La vejez es percibida erróneamente como una etapa aislada y triste en la que los mayores son una carga para los familiares, siempre ocupados en sus vidas hiperactivas. Digo erróneamente, porque diversas investigaciones evidencian que, mientras el cuerpo aguanta, los mayores son plácidamente felices. En general, gozan de una felicidad no estridente, que con sapiencia y buen hacer saborea la cotidianidad que a los demás mortifica.
Esto no será así, no puede ser así. En estos días de tristeza confinada no puedo imaginar el desasosiego, la desazón, la tristeza e impotencia de tanto mayor.
Se están poniendo sobre el tapete algunos temas con desgraciado dramatismo y sobre los que debemos reflexionar serenamente:
La vejez debe ser ese momento de la vida que pasa con placidez y en el que se acumulan experiencia y sabiduría. No debe entenderse como un aburrimiento solitario. Sabe uno que al final del camino no hay prisas, sino lo contrario. La edad proyecta es o debe ser el momento culminante de la vida.

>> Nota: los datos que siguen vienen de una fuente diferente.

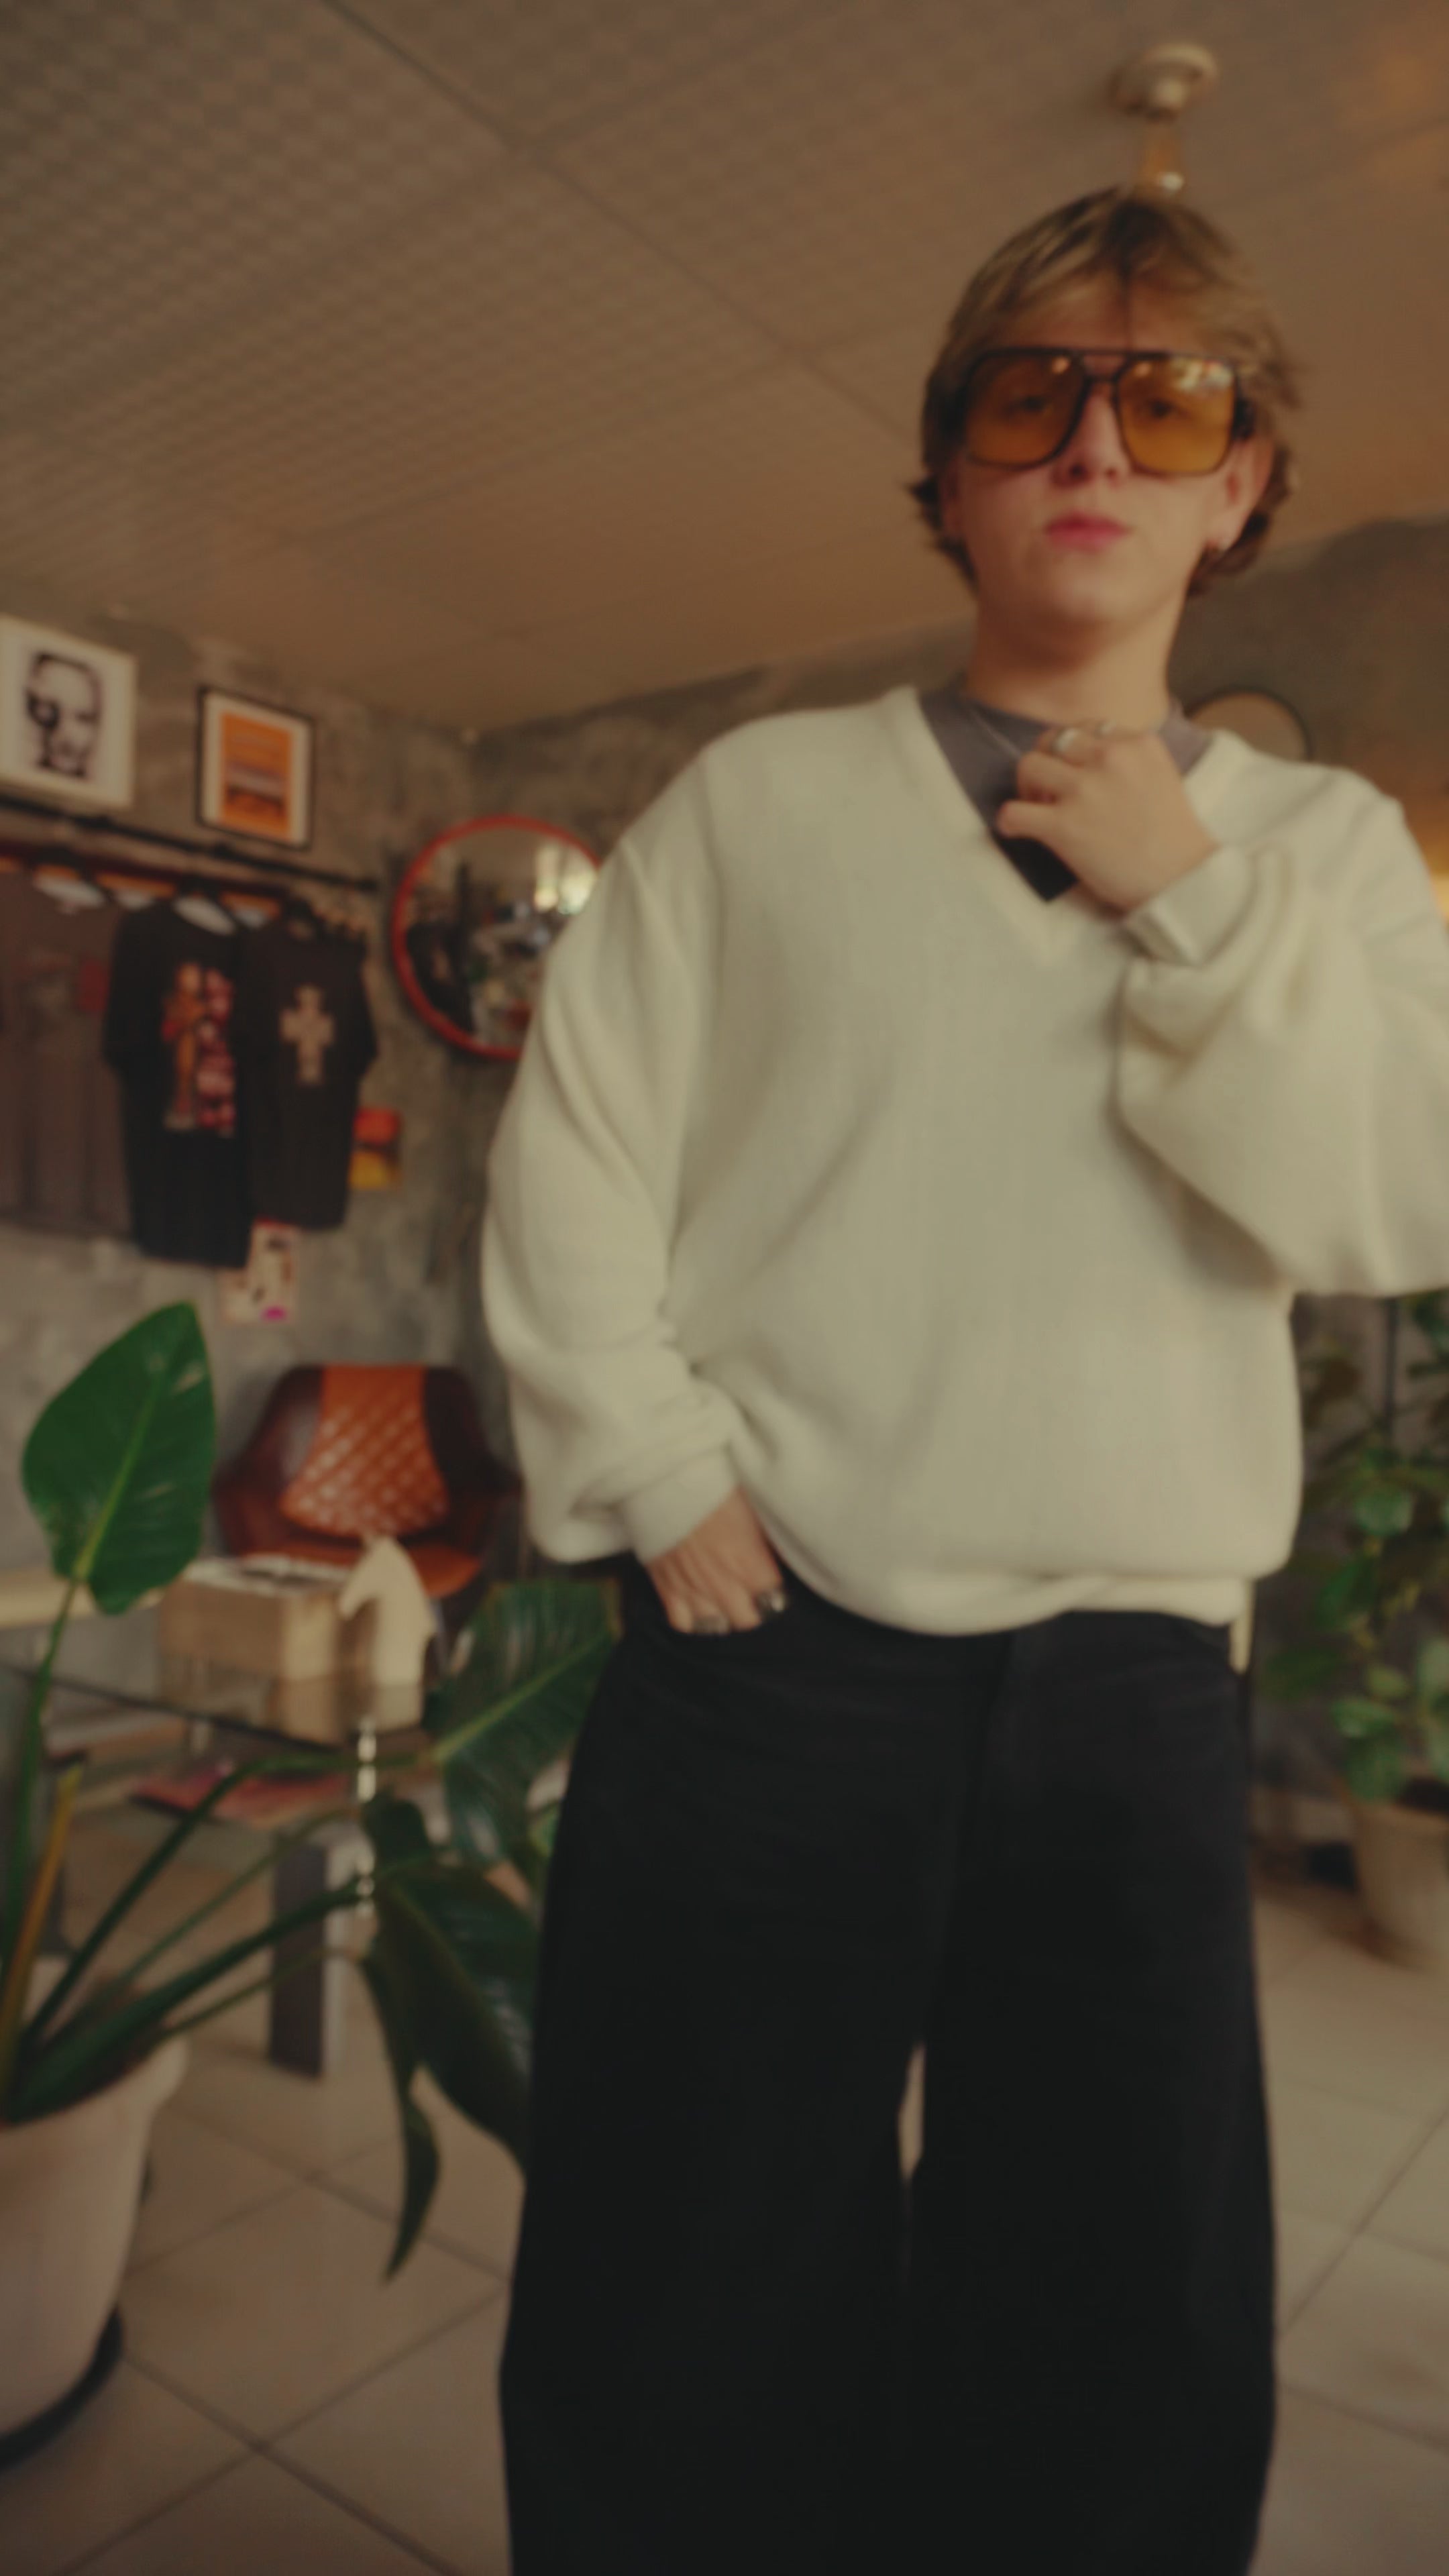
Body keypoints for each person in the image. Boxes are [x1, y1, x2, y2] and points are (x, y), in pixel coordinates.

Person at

Vivir es envejecer. Estamos hechos de tiempo y materia, y ambos se corrompen, se extinguen, pero hay que hacerlo con total dignidad. Esa es la obligación de la sociedad: devolver lo recibido de los mayores y garantizar su buen marchar.
Todo infortunio esconde alguna ventaja: la desgracia del COVID-19 nos hará tomar conciencia de que mimar a los mayores es una cuestión de dignidad individual y social.